Bethlehem f’Għajnsielem is the grandest heap of kitsch, bad taste, and silliness imaginable

I did say that Bethlehem f’Għajnsielem was hard to place. It isn’t much easier to digest either, because it’s the grandest heap of kitsch, bad taste and silliness imaginable. It’s as if once a year all the farmhouses and houses of character of Gozo spew all the cart wheels, ploughs, kenuri and various other clichés that decorate their fuq il-fil walls.

My usual attitude is to say that whatever interests is interesting, and to leave it at that. There are two reasons why I can’t do the same for Bethlehem f’Għajnsielem.

First, because I remember driving up the hill from Mġarr and thinking what a splendid patch of garrigue and agricultural patchwork Ta’ Passi was. The whole place has now been buried under a sea of huts, walkways, water channels and such. Just as Popeye Village did at Anchor Bay, Bethlehem f’Għajn­sielem has turned a lovely place into an eyesore.

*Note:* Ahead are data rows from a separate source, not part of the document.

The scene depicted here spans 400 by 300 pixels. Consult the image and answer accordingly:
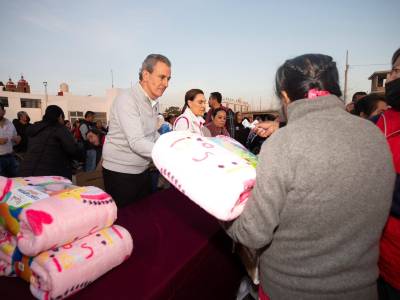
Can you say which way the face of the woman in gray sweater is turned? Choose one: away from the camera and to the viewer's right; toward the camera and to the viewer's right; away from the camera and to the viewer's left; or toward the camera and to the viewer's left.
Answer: away from the camera and to the viewer's left

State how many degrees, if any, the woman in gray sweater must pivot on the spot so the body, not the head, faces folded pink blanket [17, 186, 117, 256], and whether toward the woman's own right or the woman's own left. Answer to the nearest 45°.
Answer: approximately 45° to the woman's own left

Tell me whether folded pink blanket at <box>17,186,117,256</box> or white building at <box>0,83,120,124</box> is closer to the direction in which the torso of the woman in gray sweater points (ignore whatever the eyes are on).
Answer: the white building

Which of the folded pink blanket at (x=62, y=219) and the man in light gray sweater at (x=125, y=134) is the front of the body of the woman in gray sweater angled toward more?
the man in light gray sweater

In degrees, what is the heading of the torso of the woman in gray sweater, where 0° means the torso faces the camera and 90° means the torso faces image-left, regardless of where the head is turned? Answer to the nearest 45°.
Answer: approximately 135°

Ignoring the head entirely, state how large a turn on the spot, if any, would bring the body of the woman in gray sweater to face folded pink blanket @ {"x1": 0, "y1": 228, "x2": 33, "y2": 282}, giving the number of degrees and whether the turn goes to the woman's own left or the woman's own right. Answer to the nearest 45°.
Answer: approximately 45° to the woman's own left
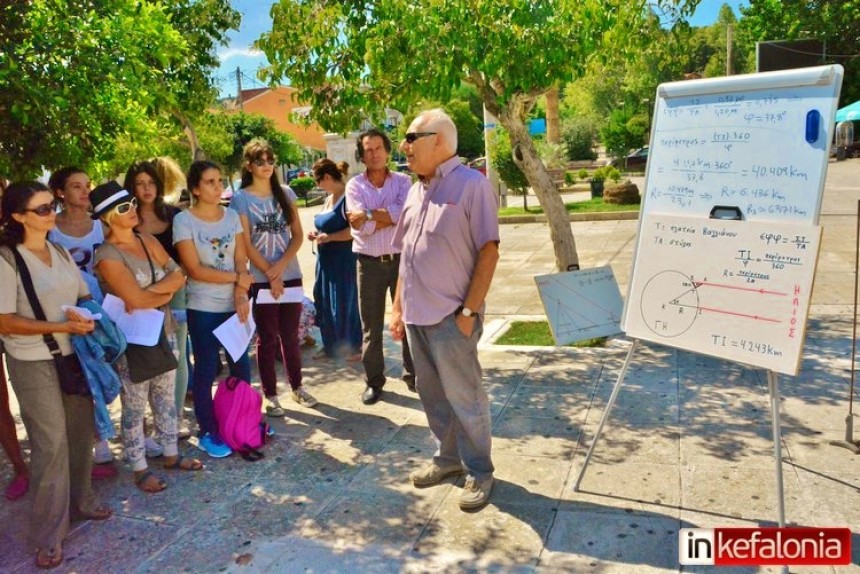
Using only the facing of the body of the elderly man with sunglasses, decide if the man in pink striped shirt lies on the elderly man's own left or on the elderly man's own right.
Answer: on the elderly man's own right

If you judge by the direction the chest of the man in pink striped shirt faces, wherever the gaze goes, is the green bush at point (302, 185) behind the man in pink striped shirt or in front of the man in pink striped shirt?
behind

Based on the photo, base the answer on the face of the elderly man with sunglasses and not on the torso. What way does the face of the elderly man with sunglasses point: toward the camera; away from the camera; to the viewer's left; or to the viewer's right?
to the viewer's left

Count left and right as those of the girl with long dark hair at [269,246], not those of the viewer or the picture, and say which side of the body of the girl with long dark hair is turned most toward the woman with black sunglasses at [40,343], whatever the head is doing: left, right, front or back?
right

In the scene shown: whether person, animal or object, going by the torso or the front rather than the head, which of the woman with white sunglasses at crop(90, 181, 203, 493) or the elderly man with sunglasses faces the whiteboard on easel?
the woman with white sunglasses

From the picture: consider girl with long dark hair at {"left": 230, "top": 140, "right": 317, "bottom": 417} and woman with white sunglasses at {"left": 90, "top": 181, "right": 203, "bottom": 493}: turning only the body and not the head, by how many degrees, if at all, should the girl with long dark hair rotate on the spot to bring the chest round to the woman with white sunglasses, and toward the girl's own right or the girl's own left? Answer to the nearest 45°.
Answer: approximately 90° to the girl's own right

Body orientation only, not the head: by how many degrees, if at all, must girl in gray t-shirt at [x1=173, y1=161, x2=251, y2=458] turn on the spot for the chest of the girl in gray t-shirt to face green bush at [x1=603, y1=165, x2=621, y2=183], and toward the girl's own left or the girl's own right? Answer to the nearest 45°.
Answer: approximately 90° to the girl's own left

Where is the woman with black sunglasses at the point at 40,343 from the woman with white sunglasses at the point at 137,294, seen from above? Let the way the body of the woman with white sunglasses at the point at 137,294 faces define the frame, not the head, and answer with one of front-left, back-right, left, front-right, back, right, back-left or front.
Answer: right

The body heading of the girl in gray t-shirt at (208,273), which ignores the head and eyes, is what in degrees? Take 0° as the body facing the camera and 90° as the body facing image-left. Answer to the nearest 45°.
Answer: approximately 315°

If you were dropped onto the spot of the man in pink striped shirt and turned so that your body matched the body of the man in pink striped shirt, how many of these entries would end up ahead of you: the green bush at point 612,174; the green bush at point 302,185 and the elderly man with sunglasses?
1

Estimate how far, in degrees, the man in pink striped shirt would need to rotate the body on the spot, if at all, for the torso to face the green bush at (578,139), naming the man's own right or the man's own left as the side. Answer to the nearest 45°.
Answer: approximately 180°
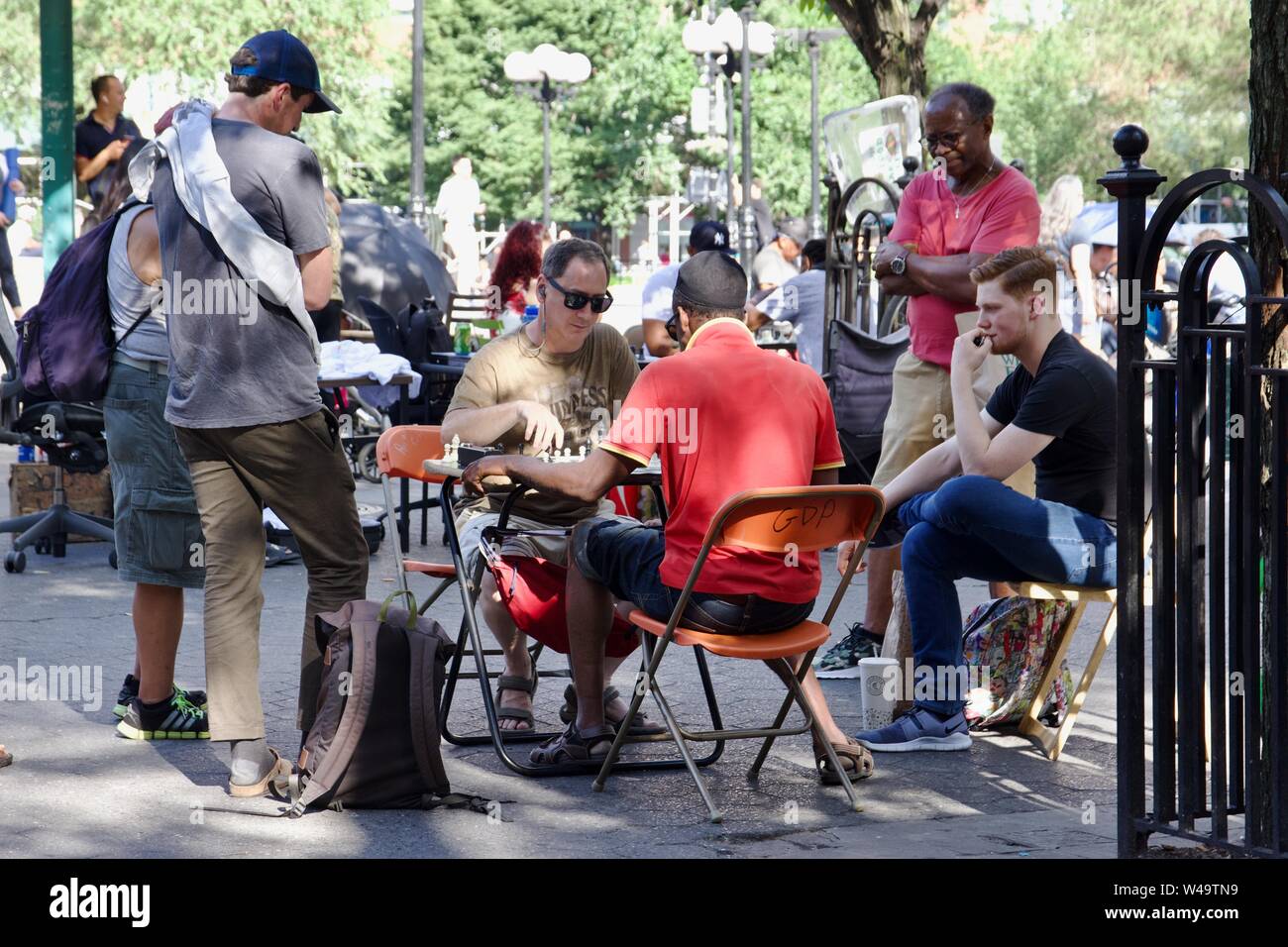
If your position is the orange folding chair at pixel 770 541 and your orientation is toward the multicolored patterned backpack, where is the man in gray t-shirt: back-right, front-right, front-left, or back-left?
back-left

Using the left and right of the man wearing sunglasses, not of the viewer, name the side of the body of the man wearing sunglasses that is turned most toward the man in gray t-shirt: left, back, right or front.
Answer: right

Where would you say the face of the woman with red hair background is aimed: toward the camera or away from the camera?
away from the camera

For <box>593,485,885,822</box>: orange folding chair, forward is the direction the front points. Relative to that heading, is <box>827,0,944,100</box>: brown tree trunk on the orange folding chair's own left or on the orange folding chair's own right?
on the orange folding chair's own right

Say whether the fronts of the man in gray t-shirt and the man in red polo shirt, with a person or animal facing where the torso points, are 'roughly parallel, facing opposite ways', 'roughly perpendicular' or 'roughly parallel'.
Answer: roughly perpendicular

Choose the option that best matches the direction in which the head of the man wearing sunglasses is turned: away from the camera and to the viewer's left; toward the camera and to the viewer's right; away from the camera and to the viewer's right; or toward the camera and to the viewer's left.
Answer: toward the camera and to the viewer's right

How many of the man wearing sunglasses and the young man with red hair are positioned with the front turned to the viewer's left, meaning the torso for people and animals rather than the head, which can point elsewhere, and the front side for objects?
1

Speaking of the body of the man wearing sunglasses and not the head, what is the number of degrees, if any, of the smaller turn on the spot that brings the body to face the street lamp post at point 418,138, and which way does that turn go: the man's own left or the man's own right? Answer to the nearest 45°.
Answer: approximately 135° to the man's own left

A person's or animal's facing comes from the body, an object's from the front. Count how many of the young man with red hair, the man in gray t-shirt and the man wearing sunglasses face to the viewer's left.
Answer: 1

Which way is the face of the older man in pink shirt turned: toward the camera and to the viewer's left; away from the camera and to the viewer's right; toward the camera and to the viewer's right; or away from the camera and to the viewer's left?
toward the camera and to the viewer's left

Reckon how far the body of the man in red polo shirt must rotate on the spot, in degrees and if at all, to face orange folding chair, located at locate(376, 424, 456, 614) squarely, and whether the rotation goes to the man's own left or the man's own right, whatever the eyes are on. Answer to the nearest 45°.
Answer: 0° — they already face it

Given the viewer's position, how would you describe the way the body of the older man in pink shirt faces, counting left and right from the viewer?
facing the viewer and to the left of the viewer

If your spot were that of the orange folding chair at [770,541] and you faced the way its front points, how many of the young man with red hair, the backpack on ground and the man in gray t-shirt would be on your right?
1

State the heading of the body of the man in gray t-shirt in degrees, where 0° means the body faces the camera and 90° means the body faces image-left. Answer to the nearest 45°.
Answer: approximately 225°

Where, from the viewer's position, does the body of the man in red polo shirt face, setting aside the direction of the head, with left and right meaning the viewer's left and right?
facing away from the viewer and to the left of the viewer

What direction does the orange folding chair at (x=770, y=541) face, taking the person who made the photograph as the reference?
facing away from the viewer and to the left of the viewer

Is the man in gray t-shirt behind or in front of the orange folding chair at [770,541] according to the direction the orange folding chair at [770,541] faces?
in front

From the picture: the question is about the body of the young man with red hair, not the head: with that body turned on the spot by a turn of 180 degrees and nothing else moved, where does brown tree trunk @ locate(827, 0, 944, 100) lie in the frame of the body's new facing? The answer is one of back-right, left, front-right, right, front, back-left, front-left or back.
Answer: left

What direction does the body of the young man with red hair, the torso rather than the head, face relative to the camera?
to the viewer's left

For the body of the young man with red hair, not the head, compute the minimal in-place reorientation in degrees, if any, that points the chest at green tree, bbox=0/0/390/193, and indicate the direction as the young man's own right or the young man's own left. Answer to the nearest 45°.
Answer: approximately 45° to the young man's own right

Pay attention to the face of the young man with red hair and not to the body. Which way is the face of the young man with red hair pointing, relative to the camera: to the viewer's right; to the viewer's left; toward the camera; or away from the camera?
to the viewer's left
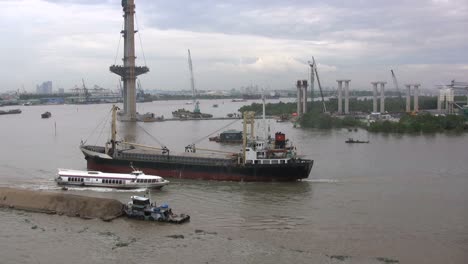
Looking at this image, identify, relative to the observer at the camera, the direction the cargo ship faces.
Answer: facing to the left of the viewer

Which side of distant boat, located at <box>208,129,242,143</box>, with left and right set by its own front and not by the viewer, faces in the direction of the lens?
left

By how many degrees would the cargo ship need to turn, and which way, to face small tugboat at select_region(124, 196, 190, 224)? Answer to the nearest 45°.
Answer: approximately 90° to its left

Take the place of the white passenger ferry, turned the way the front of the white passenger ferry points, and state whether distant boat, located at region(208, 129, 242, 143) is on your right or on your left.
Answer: on your left

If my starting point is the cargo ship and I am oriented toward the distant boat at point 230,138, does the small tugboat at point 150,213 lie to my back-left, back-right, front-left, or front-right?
back-left

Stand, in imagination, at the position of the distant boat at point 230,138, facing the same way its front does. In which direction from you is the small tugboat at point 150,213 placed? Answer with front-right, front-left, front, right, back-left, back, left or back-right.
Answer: left

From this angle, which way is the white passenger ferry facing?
to the viewer's right

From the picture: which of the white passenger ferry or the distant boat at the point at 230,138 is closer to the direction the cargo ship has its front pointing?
the white passenger ferry

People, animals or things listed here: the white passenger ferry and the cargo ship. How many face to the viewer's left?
1

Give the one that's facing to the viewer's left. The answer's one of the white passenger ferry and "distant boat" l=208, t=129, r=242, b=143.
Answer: the distant boat

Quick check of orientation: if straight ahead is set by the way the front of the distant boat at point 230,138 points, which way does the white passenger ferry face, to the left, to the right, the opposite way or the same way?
the opposite way

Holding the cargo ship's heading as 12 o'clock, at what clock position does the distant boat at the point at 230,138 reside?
The distant boat is roughly at 3 o'clock from the cargo ship.

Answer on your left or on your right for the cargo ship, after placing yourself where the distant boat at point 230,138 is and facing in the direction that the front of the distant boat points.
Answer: on your left
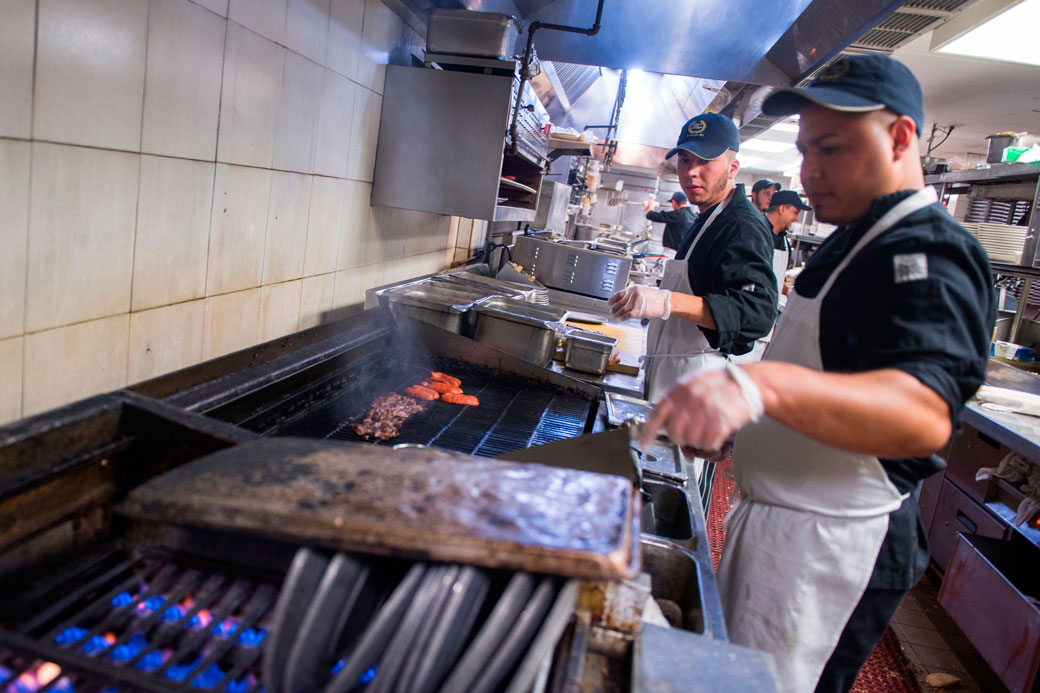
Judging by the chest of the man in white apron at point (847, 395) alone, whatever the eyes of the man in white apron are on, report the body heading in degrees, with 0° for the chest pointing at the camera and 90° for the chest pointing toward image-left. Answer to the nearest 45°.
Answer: approximately 90°

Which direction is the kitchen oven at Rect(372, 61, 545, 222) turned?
to the viewer's right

To popular applause.

I wonder, did the organisers ever bother with mundane things like building and change-of-use permits? Or is it all so authentically ancient that it predates Mepa? I also marvel at how Bethlehem f’Għajn­sielem manages to accommodate the megalithic remains that are known to exist at Ta’ Passi. Still, if it’s a nativity village, it must be good. (There’s an idea, as if he needs one, for the Hugo Drax of Ħal Farruġ.)

The second reason why the place makes me want to be sick has to do with the whole fixation with theme parks and such bundles of contrived fun. What exactly is the matter with having fun (whatever that means) in normal places, on normal days, with normally-dressed people?

I can understand Marie Antoinette’s aristocratic boredom, what with the wigs, bronze-encrusted furniture and too much spare time to kill. But why should commoners like me get so bored of normality to want to seek refuge in a fantasy landscape? Perhaps the answer to that question is also the clue to the devastation of the countryside.

I suppose the people in curtains and their admirers will rush to defend Bethlehem f’Għajn­sielem on three counts. First, the weary ‘it’s all for charity’. To which I’d say that a good cause doesn’t make a stupid something less stupid. In the unlikely event that politicians did silly things on television to raise money for charity, we’d still call them daft.

The second argument is that it’s good because children enjoy it. The truth is that some do and others don’t, as with everything else. One of my most nightmarish memories is that of school nativity plays, in which I took part and had lots of fun. So much fun, in fact, that I hated every second of it. I especially disliked the bit where we had to carry plastic sheep and walk like shepherd boys. The sheer joy of it all, the festive spirit.

The third defence is that it attracts tourists and is good for the economy. Says a lot about tourism that people should want to cross a continent (and a sea channel) to look at a man in a false beard herd llamas across a field in false Palestine. Still, I would concede that Bethlehem is indeed good for the economy, as are Winnie the Pooh merchandise and trainspotting outings.

The Front Favur il-Mina people tell us that Gozo should not be thought of as a crib. I agree, and I think it shouldn’t look like one either. Bethlehem f’Għajnsielem does exactly that in the silliest, ugliest and most pointless way. Whoever came up with the idea deserves a leading part in the nativity scene.